A suposta transitoriedade das parcerias tende a se tornar uma profecia autocumprida. Se o


laço humano não é algo que mereça sacrifício, mas algo que busca a satisfação imediata,
então não faz sentido sofrer com o desconforto e o embaraço para salvar a parceria. Mesmo
um pequeno problema pode causar a ruptura da parceria.

Pessoas inseguras tendem a ser irritáveis e são intolerantes com o que funcione como
obstáculo a seus desejos. Se a satisfação instantânea é a única maneira de sufocar o
sentimento de insegurança, não há razão evidente para ser tolerante em relação a alguma
coisa ou pessoa que não tenha óbvia relevância para a busca da satisfação.

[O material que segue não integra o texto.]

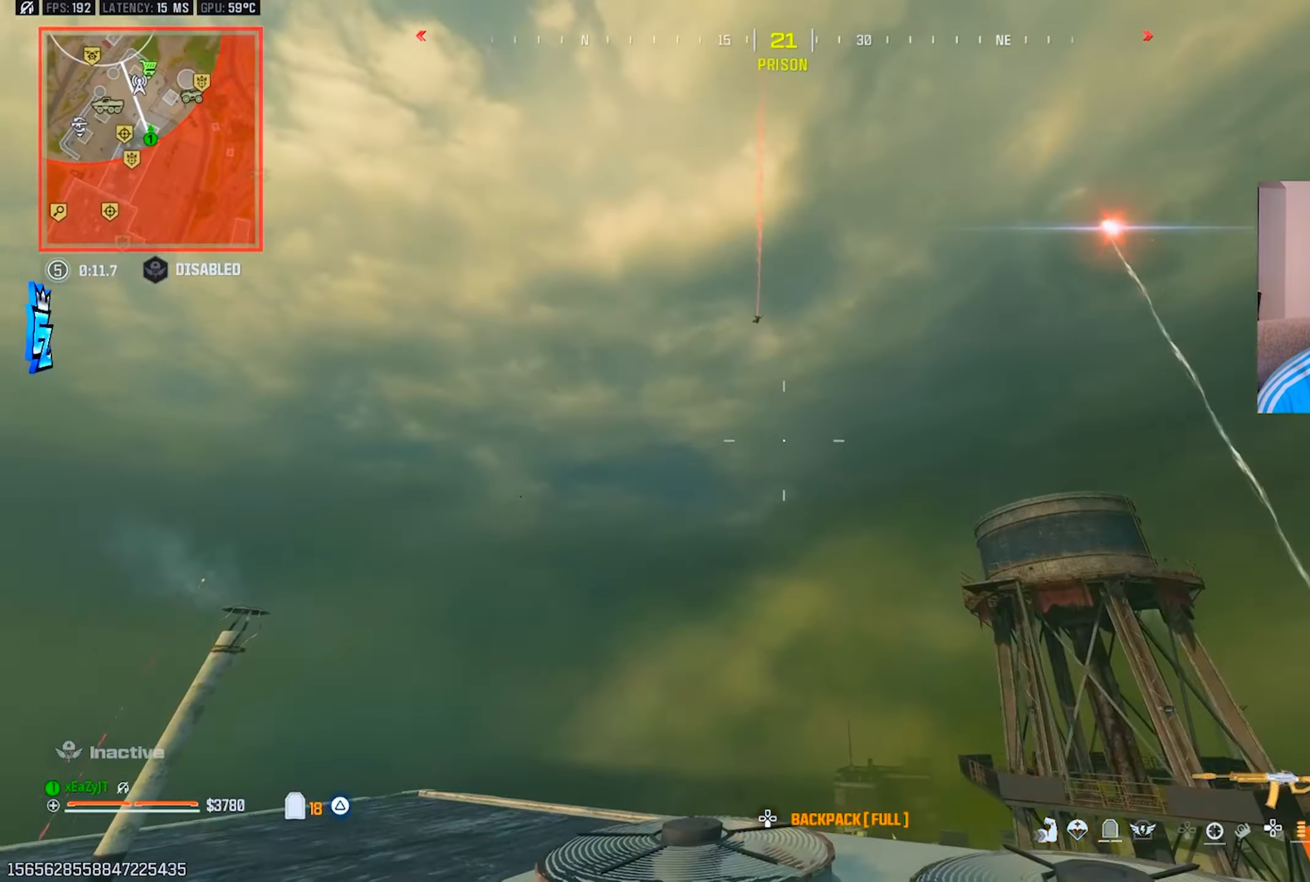
{"buttons": [], "left_stick": "up-left", "right_stick": "center", "events": [[17, "right_stick", "center"], [67, "TRIANGLE", "down"], [134, "TRIANGLE", "up"], [167, "left_stick", "left"], [201, "TRIANGLE", "down"], [284, "left_stick", "up-left"], [301, "TRIANGLE", "up"]]}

A AUTOPERPETUAÇÃO DA FALTA DE CONFIANÇA

Segundo Alain Peyrefitte, a característica mais importante, e mesmo constitutiva dessa


sociedade era a confiança: Confiança em si, nos outros, e nas instituições. Os três constituintes
são indispensáveis. A moderna construção da ordem é um esforço contínuo de implantar as
fundações institucionais de confiança.

Peyrefitte indica a empresa que gera empregos como o lugar por excelência para a
disseminação e cultivo da confiança. No entanto, não há enfrentamento sem confiança. Se o
empregado luta pelos seus direitos, é porque confia no poder do quadro em que seus direitos
se inseriam. Esse, porém, não é mais o caso. Ninguém espera passar o resto da vida na mesma
empresa. É difícil construir a confiança em organizações que estão sendo desmontadas,
reduzidas e reengenheirizadas.

Presos como estão a seus lugares, impedidos de se mover e detidos no primeiro posto de
fronteira seo fizerem, estão numa posição inferior à do capital, o qual se move livre. O capital é
global, e os trabalhadores, locais. O que quer que ganhem hoje lhes pode ser tirado amanhã
sem aviso prévio. E não estão dispostos a arriscar a luta.